Павел Александрович Флоренский, плохо себе испытывавший в мире Достоевского и нехотя признававший его достоинство, лучше многих ценителей ощутил неповторимое своеобразие этого неслыханного в мировой и высокой культуре сгустка жизни, основанного на решительном и большом нарушении всех приличий, в том астрономическом числе условностей трагедии. Описав визит Достоевского в дом своих родителей, где владычествовал грозный порядок, Флоренский заключает:
«Достоевский, действительно, —истерика, и сплошная настоящего истерика сделала бы нестерпимой жизнь, и Достоевский непрерывный был бы нестерпим. Но, однако, есть такие ощущения и мысли, есть такие надломы и узлы частью жизненного пути, когда высказаться можно только с истерикой -или никак. Достоевский — единственный, кто вполне постиг вероятность искренности, но без бесстыдства обнажения, и нашел способы открыться в слове иному человеку. Да, конечно, это слово будет истерикой и юродством, и оно некрасиво и само собою замрет среди благообразия, подлинного благообразия, но закупоривающего жаркой поры наиболее бездонных глубоко человеческих общений. Конечно, Достоевскому, чтобы высказаться... не годен монастырь, по крайней мерке замечательно хороший монастырь, может быть, не пригоден даже храм.

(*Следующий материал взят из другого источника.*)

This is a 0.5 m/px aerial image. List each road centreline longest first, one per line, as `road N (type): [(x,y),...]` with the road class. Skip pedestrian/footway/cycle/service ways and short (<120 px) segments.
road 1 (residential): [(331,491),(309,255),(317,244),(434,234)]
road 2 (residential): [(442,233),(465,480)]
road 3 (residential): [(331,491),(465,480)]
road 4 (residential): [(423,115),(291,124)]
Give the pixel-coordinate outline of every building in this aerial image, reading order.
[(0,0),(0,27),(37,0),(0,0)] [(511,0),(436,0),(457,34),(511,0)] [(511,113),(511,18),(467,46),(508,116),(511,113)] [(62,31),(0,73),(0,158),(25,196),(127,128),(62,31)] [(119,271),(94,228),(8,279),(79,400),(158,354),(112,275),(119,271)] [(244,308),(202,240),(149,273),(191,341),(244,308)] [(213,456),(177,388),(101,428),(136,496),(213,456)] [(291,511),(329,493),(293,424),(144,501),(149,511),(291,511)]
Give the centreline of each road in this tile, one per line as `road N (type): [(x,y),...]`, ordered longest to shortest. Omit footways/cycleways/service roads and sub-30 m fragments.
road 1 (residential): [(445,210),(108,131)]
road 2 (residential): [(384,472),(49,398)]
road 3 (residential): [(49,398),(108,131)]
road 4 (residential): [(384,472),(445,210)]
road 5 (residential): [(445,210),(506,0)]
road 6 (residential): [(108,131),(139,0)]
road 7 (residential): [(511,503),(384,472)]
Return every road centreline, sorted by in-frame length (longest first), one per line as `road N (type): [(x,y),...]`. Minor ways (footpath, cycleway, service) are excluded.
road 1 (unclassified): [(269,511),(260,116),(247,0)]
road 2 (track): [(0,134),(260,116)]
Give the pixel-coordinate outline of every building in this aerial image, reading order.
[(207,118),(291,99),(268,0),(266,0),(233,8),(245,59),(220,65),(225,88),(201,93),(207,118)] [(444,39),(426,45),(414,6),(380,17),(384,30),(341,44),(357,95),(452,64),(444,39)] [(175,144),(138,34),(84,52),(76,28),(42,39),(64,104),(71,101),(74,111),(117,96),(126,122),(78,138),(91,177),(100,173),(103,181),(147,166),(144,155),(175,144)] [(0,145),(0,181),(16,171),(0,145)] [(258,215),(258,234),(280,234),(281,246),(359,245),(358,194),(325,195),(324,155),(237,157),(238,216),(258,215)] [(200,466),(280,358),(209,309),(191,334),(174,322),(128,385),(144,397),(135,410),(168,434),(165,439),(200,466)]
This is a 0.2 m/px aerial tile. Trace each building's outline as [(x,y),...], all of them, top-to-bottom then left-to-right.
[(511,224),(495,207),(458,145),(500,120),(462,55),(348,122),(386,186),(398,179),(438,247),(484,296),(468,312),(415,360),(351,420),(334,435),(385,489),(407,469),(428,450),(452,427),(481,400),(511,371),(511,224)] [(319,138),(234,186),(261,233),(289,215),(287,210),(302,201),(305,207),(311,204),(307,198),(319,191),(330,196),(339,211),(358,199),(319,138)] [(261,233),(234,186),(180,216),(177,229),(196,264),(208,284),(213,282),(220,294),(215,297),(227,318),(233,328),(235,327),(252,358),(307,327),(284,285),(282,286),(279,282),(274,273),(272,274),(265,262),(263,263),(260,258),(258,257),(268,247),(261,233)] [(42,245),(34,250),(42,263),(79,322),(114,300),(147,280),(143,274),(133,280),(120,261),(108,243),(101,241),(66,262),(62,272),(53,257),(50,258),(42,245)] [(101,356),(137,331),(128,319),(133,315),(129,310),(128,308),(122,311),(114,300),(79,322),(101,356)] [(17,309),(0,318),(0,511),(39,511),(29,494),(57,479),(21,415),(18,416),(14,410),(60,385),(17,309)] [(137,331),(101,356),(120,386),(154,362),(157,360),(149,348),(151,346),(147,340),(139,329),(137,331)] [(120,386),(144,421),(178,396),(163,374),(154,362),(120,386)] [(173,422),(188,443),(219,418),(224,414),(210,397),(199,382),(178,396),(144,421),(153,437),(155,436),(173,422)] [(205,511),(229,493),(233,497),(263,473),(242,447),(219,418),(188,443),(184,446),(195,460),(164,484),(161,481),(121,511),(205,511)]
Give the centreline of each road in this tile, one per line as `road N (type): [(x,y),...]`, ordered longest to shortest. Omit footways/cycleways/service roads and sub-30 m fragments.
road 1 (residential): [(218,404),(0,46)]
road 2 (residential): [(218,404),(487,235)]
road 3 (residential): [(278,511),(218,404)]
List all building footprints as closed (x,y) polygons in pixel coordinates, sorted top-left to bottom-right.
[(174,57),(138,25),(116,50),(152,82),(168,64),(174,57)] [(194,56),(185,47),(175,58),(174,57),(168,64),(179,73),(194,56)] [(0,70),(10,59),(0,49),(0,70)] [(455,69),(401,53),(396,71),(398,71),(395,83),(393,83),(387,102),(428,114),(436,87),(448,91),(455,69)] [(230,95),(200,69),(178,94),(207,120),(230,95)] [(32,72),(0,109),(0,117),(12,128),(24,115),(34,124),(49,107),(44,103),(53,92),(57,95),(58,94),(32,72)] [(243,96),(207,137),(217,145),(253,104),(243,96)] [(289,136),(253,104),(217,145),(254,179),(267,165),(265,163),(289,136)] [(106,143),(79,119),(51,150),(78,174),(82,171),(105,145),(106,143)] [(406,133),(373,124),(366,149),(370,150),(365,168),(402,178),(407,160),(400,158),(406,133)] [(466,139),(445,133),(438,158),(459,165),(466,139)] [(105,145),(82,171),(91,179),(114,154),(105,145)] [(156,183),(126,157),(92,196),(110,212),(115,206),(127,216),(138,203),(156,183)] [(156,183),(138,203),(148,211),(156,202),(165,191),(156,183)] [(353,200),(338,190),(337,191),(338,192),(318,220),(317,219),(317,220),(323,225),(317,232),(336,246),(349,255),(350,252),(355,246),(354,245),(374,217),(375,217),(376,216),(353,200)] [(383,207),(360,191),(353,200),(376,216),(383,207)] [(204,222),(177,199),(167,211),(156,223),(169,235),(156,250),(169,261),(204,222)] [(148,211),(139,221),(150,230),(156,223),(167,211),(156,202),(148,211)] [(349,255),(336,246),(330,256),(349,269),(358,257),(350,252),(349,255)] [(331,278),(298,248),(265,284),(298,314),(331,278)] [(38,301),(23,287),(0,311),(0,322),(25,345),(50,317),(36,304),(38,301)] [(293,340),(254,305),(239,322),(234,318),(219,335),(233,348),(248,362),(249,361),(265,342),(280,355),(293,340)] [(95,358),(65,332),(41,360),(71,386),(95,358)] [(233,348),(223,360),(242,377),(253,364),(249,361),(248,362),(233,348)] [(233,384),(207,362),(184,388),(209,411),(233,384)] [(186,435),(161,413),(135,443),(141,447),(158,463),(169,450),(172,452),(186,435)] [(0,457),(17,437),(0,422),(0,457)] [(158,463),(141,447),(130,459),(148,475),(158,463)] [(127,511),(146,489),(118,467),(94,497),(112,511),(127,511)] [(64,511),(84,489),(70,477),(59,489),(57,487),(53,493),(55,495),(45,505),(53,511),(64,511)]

Достоевскому необходим кабак, или притон, или ночлежка, или преступное сборище, по меньшей мерке вокзал, — вообще где уже уничтожено благообразие, где уже настолько неприлично, что этой бесконечности вопиющего неприличия никакое слово, никакое неблагообразие уже не увеличат. Тогда-то можно делать недозволенное, излиться, не оскорбляя исключительно мирного приюта, не оскорбляя самой атмосферы. Достоевский снова раскрыл, после антиномий апостола Павла, спасительность падения и благословенность греха, не какого-нибудь под грех, по людскому осуждению, поступка, а всамделишного греха и подлинного падения».